(Input data):
━━━━━━
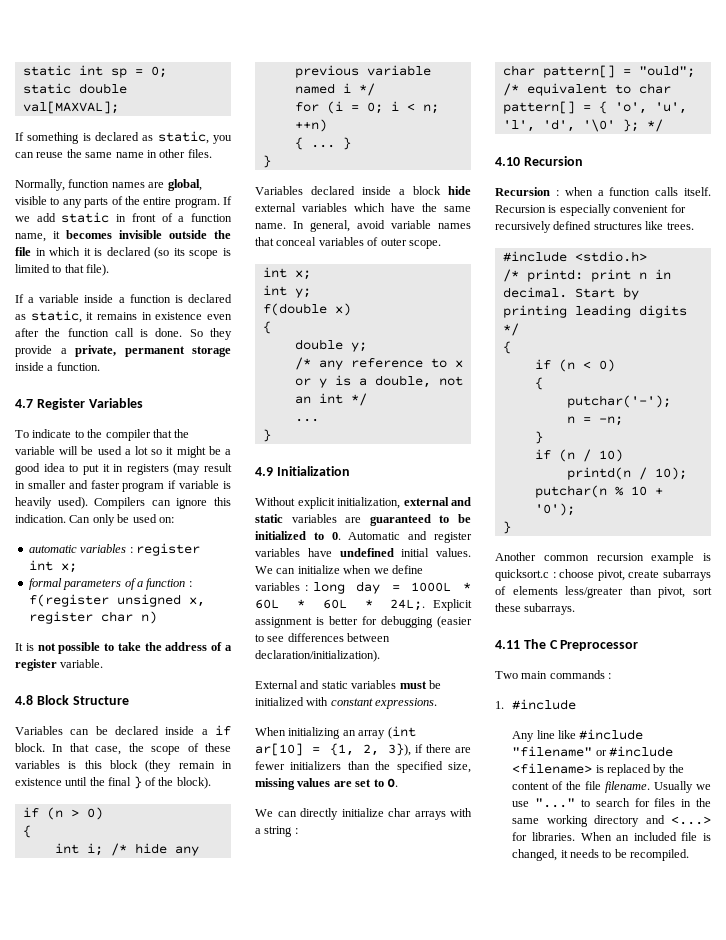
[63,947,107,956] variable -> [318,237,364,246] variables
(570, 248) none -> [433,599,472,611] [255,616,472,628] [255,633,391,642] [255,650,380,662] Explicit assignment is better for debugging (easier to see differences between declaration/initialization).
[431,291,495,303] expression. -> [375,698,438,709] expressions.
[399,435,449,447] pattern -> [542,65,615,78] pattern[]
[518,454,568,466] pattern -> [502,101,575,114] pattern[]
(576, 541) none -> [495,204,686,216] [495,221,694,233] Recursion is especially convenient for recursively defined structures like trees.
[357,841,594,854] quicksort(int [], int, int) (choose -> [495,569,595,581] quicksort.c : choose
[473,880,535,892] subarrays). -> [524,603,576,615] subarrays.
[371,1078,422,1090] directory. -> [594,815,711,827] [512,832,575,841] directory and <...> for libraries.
━━━━━━
(What to work on):
Nothing but the lines from the one containing "[473,880,535,892] subarrays). ->" to the end of the material should be printed, each exactly as written.

(Written response):
[473,880,535,892] subarrays). -> [524,603,576,615] subarrays.
[371,1078,422,1090] directory. -> [594,815,711,827] [512,832,575,841] directory and <...> for libraries.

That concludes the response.